REQUIRED WORK: Copy out the whole NRMS news recommendation text below, word for word and line for line, including its code.

DOCUMENT SECTION:
==========

The NRMS model is a state-of-the-art neural news recommendation approach with multi-head self-attention. NRMS learns news representations from news titles, using a multi head self-attention network. Briefly speaking, the news encoder first maps each word in the news title to the corresponding vector, and then uses the self-attention network to learn word-level representations. Finally, a query vector is used to locate the important words in the news title, and an attention-based pooling method is used to aggregate the word-level representations into the learned title representations. To learn user representations from their browsed news, NRMS again uses the multi-head self-attention network on top of the learned news representations. The probability of a user clicking a candidate news is given by the dot product between the user representations and the news representations.

In [2]:
import os
import itertools
from transformers import AutoTokenizer, AutoModel
from pathlib import Path
import tensorflow as tf
import polars as pl
from tabulate import tabulate

# Import Constants and Utilities
from ebrec.utils._constants import (
   DEFAULT_HISTORY_ARTICLE_ID_COL,
   DEFAULT_CLICKED_ARTICLES_COL,
   DEFAULT_INVIEW_ARTICLES_COL,
   DEFAULT_IMPRESSION_ID_COL,
   DEFAULT_SUBTITLE_COL,
   DEFAULT_LABELS_COL,
   DEFAULT_TITLE_COL,
   DEFAULT_USER_COL,
)

#Import Utility Functions
#
from ebrec.utils._behaviors import (
    create_binary_labels_column,
    sampling_strategy_wu2019,
    add_known_user_column,
    add_prediction_scores,
    truncate_history,
)

==========

GIVEN DATA:
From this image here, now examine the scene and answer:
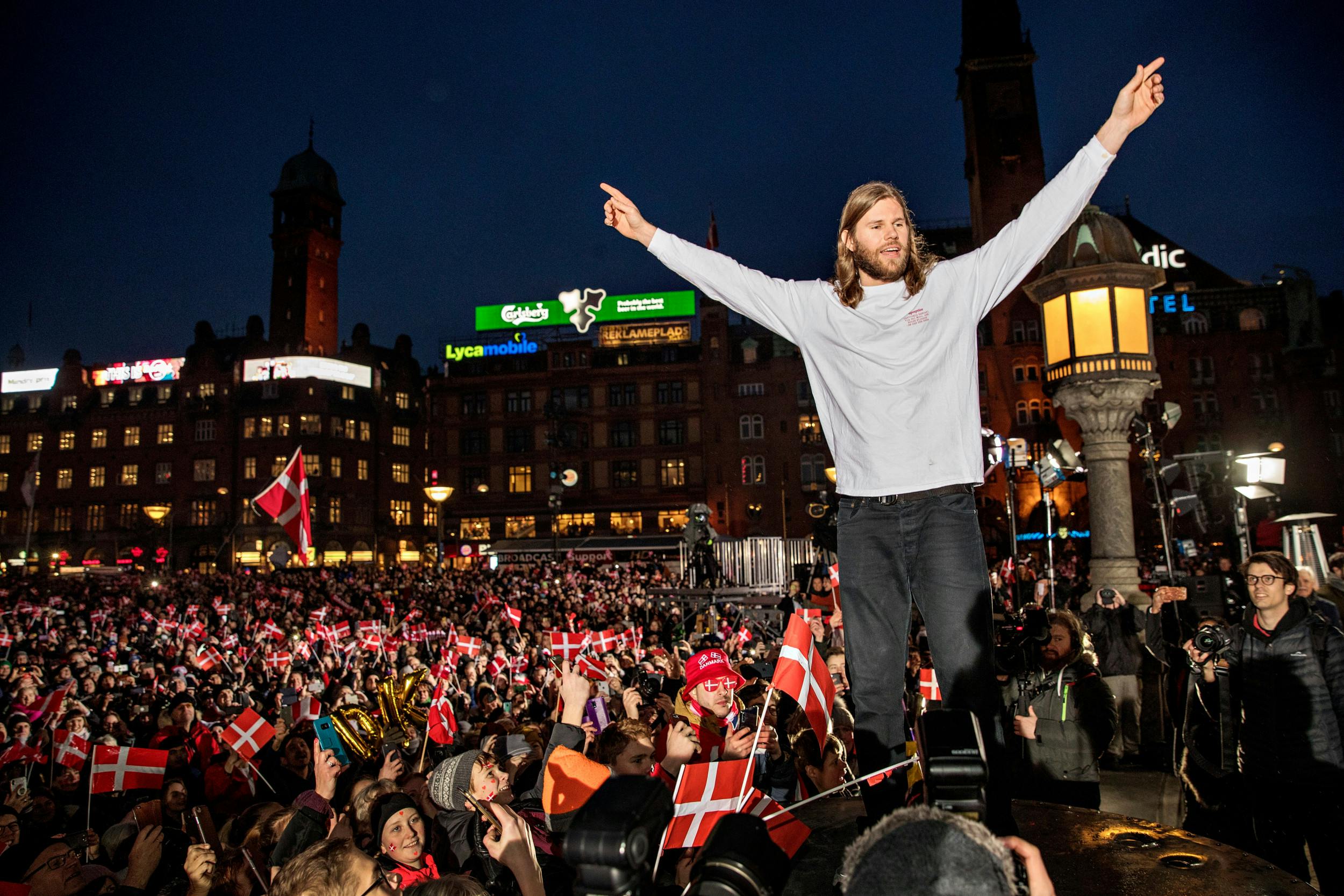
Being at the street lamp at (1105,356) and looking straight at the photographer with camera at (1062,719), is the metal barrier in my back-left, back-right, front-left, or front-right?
back-right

==========

SOLUTION FOR THIS TASK:
The NRMS model is a state-of-the-art neural news recommendation approach with multi-head self-attention. NRMS learns news representations from news titles, using a multi head self-attention network. Briefly speaking, the news encoder first maps each word in the news title to the corresponding vector, and then uses the self-attention network to learn word-level representations. Finally, a query vector is used to locate the important words in the news title, and an attention-based pooling method is used to aggregate the word-level representations into the learned title representations. To learn user representations from their browsed news, NRMS again uses the multi-head self-attention network on top of the learned news representations. The probability of a user clicking a candidate news is given by the dot product between the user representations and the news representations.

In [2]:
import os
import itertools
from transformers import AutoTokenizer, AutoModel
from pathlib import Path
import tensorflow as tf
import polars as pl
from tabulate import tabulate

# Import Constants and Utilities
from ebrec.utils._constants import (
   DEFAULT_HISTORY_ARTICLE_ID_COL,
   DEFAULT_CLICKED_ARTICLES_COL,
   DEFAULT_INVIEW_ARTICLES_COL,
   DEFAULT_IMPRESSION_ID_COL,
   DEFAULT_SUBTITLE_COL,
   DEFAULT_LABELS_COL,
   DEFAULT_TITLE_COL,
   DEFAULT_USER_COL,
)

#Import Utility Functions
#
from ebrec.utils._behaviors import (
    create_binary_labels_column,
    sampling_strategy_wu2019,
    add_known_user_column,
    add_prediction_scores,
    truncate_history,
)